Exact reproduction of all the entries is required, without any of their pictures.

*Data section*
"""
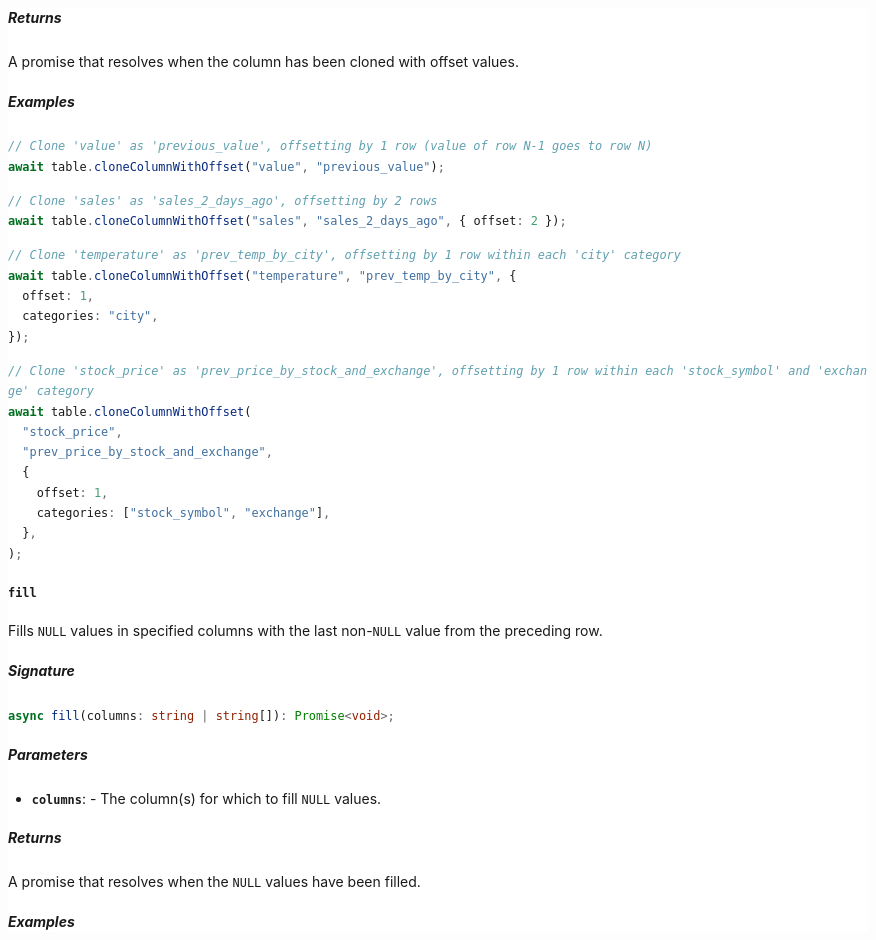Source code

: ##### Returns

A promise that resolves when the column has been cloned with offset values.

##### Examples

```ts
// Clone 'value' as 'previous_value', offsetting by 1 row (value of row N-1 goes to row N)
await table.cloneColumnWithOffset("value", "previous_value");
```

```ts
// Clone 'sales' as 'sales_2_days_ago', offsetting by 2 rows
await table.cloneColumnWithOffset("sales", "sales_2_days_ago", { offset: 2 });
```

```ts
// Clone 'temperature' as 'prev_temp_by_city', offsetting by 1 row within each 'city' category
await table.cloneColumnWithOffset("temperature", "prev_temp_by_city", {
  offset: 1,
  categories: "city",
});
```

```ts
// Clone 'stock_price' as 'prev_price_by_stock_and_exchange', offsetting by 1 row within each 'stock_symbol' and 'exchange' category
await table.cloneColumnWithOffset(
  "stock_price",
  "prev_price_by_stock_and_exchange",
  {
    offset: 1,
    categories: ["stock_symbol", "exchange"],
  },
);
```

#### `fill`

Fills `NULL` values in specified columns with the last non-`NULL` value from the
preceding row.

##### Signature

```typescript
async fill(columns: string | string[]): Promise<void>;
```

##### Parameters

- **`columns`**: - The column(s) for which to fill `NULL` values.

##### Returns

A promise that resolves when the `NULL` values have been filled.

##### Examples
"""
*Problem solution*
Source code

: ##### Returns

A promise that resolves when the column has been cloned with offset values.

##### Examples

```ts
// Clone 'value' as 'previous_value', offsetting by 1 row (value of row N-1 goes to row N)
await table.cloneColumnWithOffset("value", "previous_value");
```

```ts
// Clone 'sales' as 'sales_2_days_ago', offsetting by 2 rows
await table.cloneColumnWithOffset("sales", "sales_2_days_ago", { offset: 2 });
```

```ts
// Clone 'temperature' as 'prev_temp_by_city', offsetting by 1 row within each 'city' category
await table.cloneColumnWithOffset("temperature", "prev_temp_by_city", {
  offset: 1,
  categories: "city",
});
```

```ts
// Clone 'stock_price' as 'prev_price_by_stock_and_exchange', offsetting by 1 row within each 'stock_symbol' and 'exchange' category
await table.cloneColumnWithOffset(
  "stock_price",
  "prev_price_by_stock_and_exchange",
  {
    offset: 1,
    categories: ["stock_symbol", "exchange"],
  },
);
```

#### `fill`

Fills `NULL` values in specified columns with the last non-`NULL` value from the
preceding row.

##### Signature

```typescript
async fill(columns: string | string[]): Promise<void>;
```

##### Parameters

- **`columns`**: - The column(s) for which to fill `NULL` values.

##### Returns

A promise that resolves when the `NULL` values have been filled.

##### Examples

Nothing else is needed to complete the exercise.